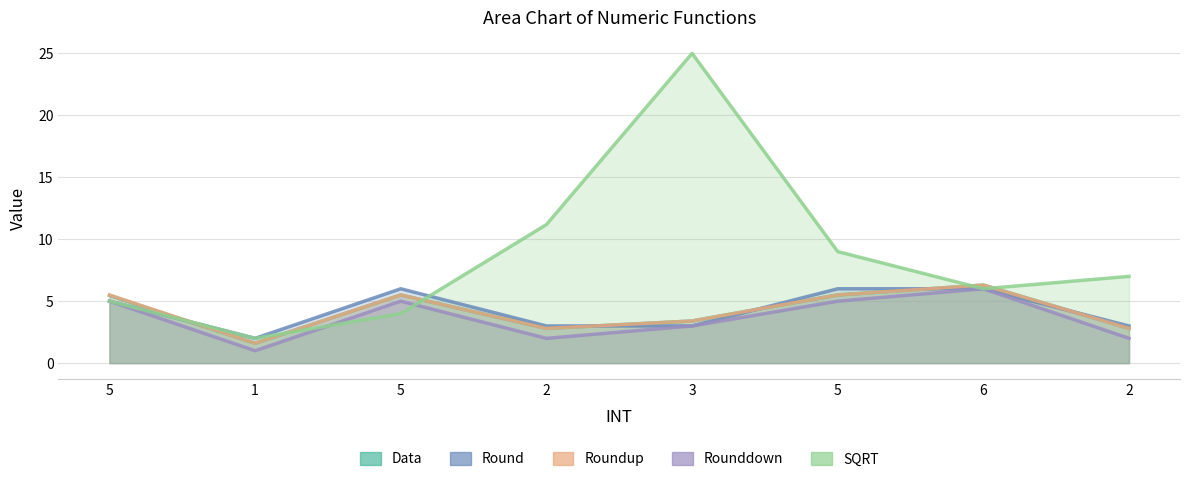

What is the average value of the Roundup series?

4.2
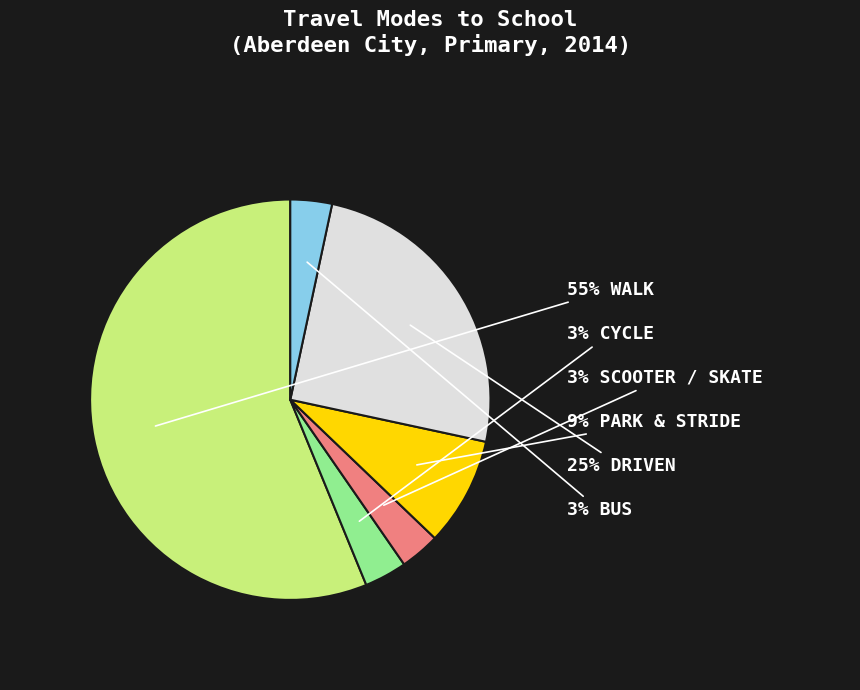

What is the change in value from Walk to Park & Stride?

-0.5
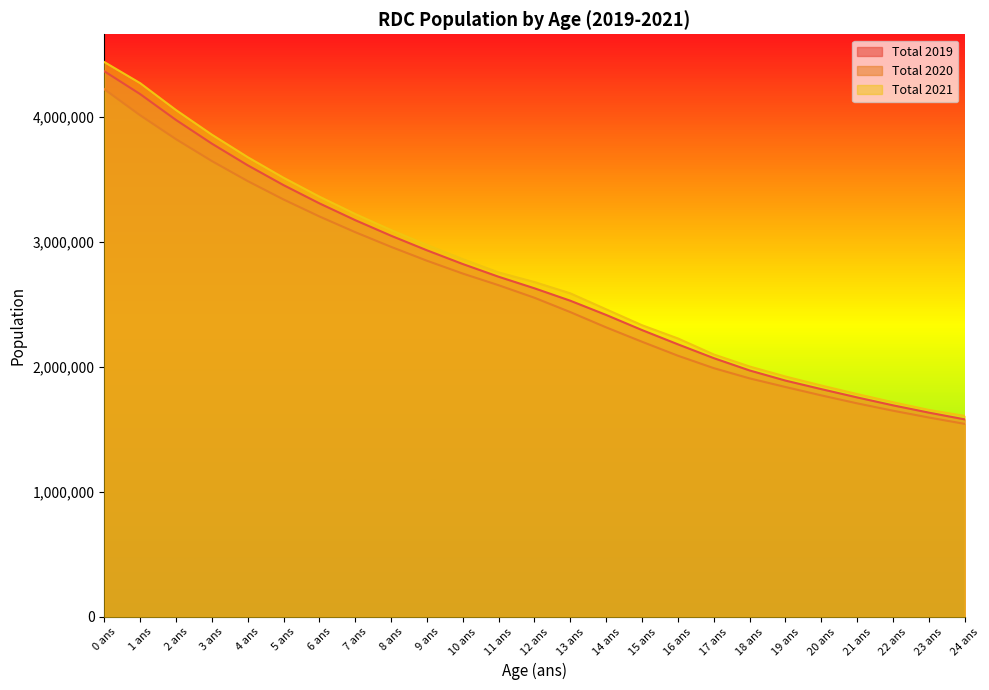

True or false: Total 2019 has more than 0 interior local peaks.

False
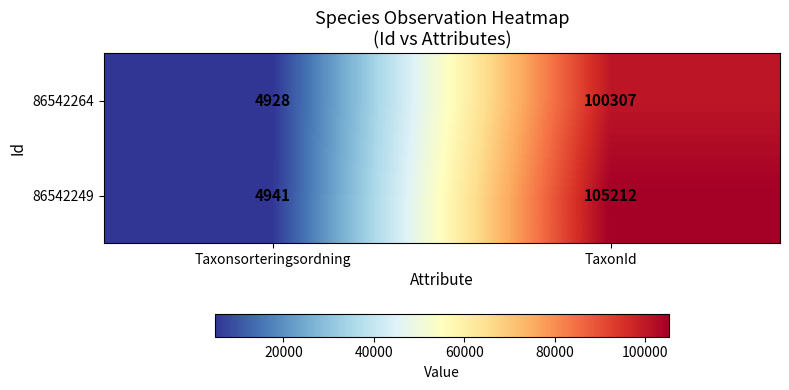

What is the approximate value of 86542264 at TaxonId, to the nearest 50?

100300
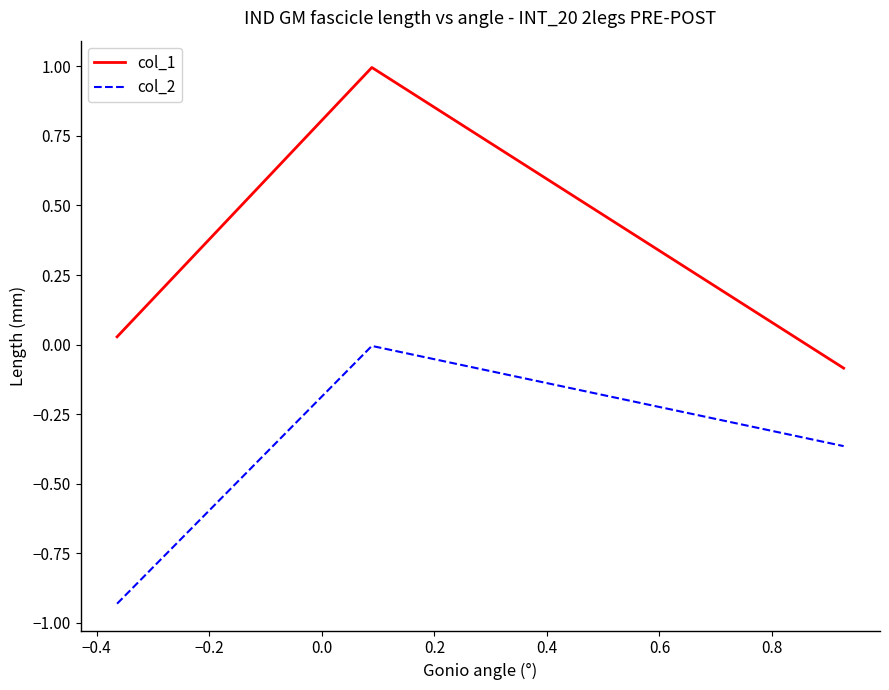

Rank the series by their maximum value, from highest to lowest.

col_1, col_2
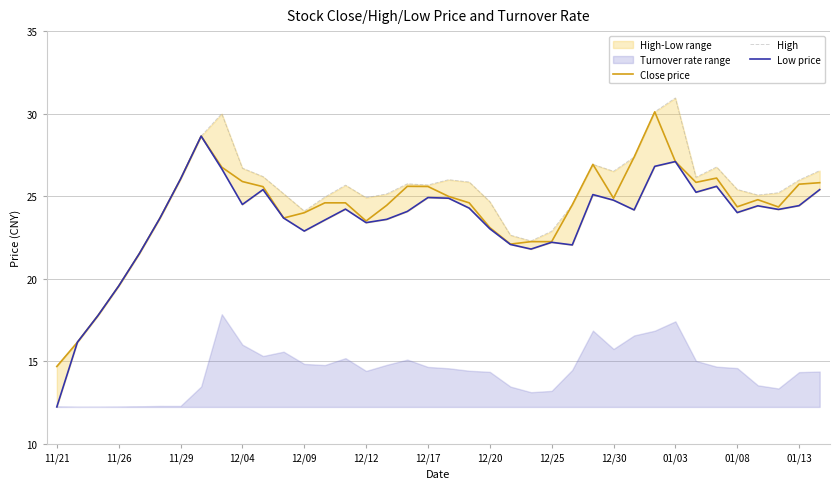

True or false: High has a value of 34.9 at 14.

False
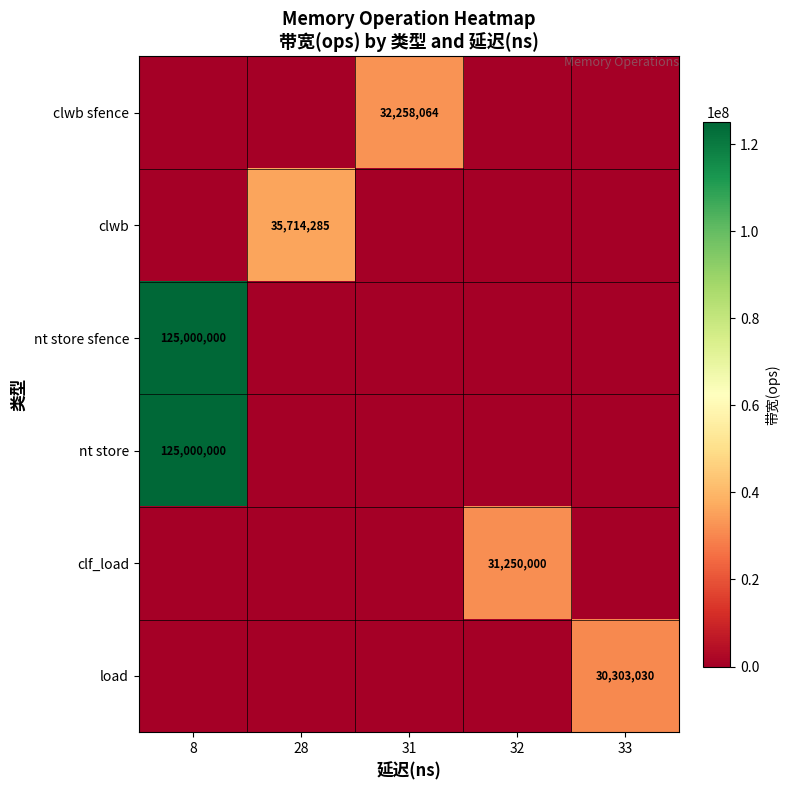

Reading left to right, list all the values displayed in this chart.

row_0: 0	0	32258064	0	0
row_1: 0	35714285	0	0	0
row_2: 125000000	0	0	0	0
row_3: 125000000	0	0	0	0
row_4: 0	0	0	31250000	0
row_5: 0	0	0	0	30303030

Task prompt
Can you copy the lines above word for word, starting with the line that contains "What is the approximate" and going on through the last line, with the pictures left out?

Written answer
What is the approximate value of 86542264 at TaxonId, to the nearest 50?

100300

Rank the series by their maximum value, from highest to lowest.

col_1, col_2

True or false: High has a value of 34.9 at 14.

False

Reading left to right, list all the values displayed in this chart.

row_0: 0	0	32258064	0	0
row_1: 0	35714285	0	0	0
row_2: 125000000	0	0	0	0
row_3: 125000000	0	0	0	0
row_4: 0	0	0	31250000	0
row_5: 0	0	0	0	30303030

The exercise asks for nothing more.